-- DIRECTIONS --
[A] In the article on the Ringwood planning row, copy the passage from "Planning officers accused" up to and including "be frowned on.".
[B] Shorten the paragraph of the Ringwood planning article that begins "A plan to demolish the former New Forest District Council" while keeping its main facts.

[[ SUPPLIED TEXT, beginning ]]

Planning officers accused of double standards after Ringwood scheme goes through

Angry Woodstock Lane residents

Angry Woodstock Lane residents

First published in Headlines by

PLANNING officers have been accused of having “double standards” after recommending a scheme neighbours say would normally be frowned on.

A plan to demolish the former New Forest District Council (NFDC) offices in Christchurch Road, Ringwood and build 12 flats and three two-storey houses goes against conservation and distinctiveness goals, and the council’s usual stance on protecting mature trees and open space, say residents.

They also say the council has not insisted on the usual number of parking spaces, which they fear will lead to the new residents attempting to “trespass” on their land to park in Woodstock Lane.

Woodstock Lane resident Tim Ward said: “Planning officers use certain reasons every week to turn down applications yet those same reasons apply here and it was approved.

“In this instance they’re just being swept aside and it smacks of double standards.

[[ SUPPLIED TEXT, end ]]
[[ MATERIAL SUPPLIED, beginning ]]

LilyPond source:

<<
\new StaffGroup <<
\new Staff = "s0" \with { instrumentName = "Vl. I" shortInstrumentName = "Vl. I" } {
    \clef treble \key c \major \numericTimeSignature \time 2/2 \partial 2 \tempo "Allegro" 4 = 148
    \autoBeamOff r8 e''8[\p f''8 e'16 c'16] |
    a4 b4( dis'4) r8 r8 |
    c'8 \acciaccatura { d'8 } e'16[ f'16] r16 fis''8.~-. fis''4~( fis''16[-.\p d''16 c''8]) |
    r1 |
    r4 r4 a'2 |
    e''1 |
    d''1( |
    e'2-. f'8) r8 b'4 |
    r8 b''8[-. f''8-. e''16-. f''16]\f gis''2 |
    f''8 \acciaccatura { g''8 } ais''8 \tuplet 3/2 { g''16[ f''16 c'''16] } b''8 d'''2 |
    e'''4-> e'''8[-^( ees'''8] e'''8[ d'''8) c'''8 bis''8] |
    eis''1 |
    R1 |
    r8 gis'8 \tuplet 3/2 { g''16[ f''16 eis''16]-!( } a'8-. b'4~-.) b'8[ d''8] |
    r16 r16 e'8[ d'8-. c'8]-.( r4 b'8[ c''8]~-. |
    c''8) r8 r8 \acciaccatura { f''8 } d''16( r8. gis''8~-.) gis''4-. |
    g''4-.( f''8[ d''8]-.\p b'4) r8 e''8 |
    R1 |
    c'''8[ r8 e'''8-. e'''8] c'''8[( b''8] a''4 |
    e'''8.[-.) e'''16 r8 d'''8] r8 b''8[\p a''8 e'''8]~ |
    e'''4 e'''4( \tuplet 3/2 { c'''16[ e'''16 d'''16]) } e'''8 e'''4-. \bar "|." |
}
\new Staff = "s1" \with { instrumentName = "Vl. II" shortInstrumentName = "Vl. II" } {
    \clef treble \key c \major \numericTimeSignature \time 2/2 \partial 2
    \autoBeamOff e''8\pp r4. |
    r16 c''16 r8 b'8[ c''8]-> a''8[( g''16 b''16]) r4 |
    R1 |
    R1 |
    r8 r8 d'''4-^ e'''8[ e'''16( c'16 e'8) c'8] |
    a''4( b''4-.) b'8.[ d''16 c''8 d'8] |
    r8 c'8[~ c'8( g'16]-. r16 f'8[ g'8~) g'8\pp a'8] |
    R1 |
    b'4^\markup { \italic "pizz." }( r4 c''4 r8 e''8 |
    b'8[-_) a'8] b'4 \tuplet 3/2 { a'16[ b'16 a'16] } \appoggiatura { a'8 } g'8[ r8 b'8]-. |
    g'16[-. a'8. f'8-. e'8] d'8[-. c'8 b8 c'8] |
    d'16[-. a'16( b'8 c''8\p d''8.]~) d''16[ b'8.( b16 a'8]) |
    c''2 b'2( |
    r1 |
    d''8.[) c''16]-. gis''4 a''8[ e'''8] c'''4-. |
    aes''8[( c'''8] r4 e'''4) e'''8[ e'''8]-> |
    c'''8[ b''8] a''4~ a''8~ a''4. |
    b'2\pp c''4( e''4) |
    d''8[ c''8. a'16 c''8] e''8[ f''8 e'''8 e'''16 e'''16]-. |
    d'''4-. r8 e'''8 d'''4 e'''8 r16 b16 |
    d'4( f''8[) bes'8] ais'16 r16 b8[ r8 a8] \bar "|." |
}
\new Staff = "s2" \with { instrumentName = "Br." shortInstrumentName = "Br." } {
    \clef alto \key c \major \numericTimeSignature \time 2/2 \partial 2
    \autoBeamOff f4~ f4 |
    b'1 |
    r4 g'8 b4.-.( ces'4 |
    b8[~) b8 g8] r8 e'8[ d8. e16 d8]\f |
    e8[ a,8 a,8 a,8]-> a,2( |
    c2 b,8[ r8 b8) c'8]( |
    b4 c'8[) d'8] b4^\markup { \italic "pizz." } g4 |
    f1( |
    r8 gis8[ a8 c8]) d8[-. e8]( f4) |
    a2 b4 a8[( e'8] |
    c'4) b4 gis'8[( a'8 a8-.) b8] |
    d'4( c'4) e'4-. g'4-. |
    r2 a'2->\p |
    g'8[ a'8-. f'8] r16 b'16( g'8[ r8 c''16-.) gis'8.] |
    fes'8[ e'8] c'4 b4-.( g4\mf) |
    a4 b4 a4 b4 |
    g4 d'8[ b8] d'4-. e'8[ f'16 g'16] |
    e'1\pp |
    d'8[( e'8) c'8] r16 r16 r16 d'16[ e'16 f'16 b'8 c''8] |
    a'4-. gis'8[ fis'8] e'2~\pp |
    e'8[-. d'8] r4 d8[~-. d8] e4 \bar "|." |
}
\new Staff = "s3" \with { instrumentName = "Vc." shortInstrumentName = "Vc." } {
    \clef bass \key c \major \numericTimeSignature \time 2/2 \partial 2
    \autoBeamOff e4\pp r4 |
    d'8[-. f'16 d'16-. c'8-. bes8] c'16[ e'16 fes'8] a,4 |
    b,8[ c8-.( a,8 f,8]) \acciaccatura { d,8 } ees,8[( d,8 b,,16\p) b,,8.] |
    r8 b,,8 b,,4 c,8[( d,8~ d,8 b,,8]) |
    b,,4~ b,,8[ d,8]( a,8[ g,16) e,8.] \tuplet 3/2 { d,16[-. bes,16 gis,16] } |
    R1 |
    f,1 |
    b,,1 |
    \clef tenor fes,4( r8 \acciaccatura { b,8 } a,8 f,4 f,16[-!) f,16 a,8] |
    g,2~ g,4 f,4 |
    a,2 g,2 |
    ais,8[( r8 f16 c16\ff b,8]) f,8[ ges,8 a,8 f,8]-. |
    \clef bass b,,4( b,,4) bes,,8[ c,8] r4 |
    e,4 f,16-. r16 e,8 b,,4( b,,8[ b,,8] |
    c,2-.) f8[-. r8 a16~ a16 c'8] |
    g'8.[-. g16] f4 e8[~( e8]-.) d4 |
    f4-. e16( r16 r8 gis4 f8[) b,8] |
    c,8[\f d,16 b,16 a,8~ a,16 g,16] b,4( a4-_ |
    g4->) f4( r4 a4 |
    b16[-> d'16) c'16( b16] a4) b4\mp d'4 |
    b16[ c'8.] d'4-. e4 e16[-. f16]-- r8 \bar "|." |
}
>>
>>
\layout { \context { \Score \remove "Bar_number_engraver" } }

[[ MATERIAL SUPPLIED, end ]]

-- TASK-BY-TASK RESULTS --
[A]
Planning officers accused of double standards after Ringwood scheme goes through

Angry Woodstock Lane residents

Angry Woodstock Lane residents

First published in Headlines by

PLANNING officers have been accused of having “double standards” after recommending a scheme neighbours say would normally be frowned on.

[B] Residents say replacing the former NFDC offices in Christchurch Road, Ringwood, with 12 flats and three two-storey houses clashes with conservation and distinctiveness goals and with the council's usual protection of mature trees and open space.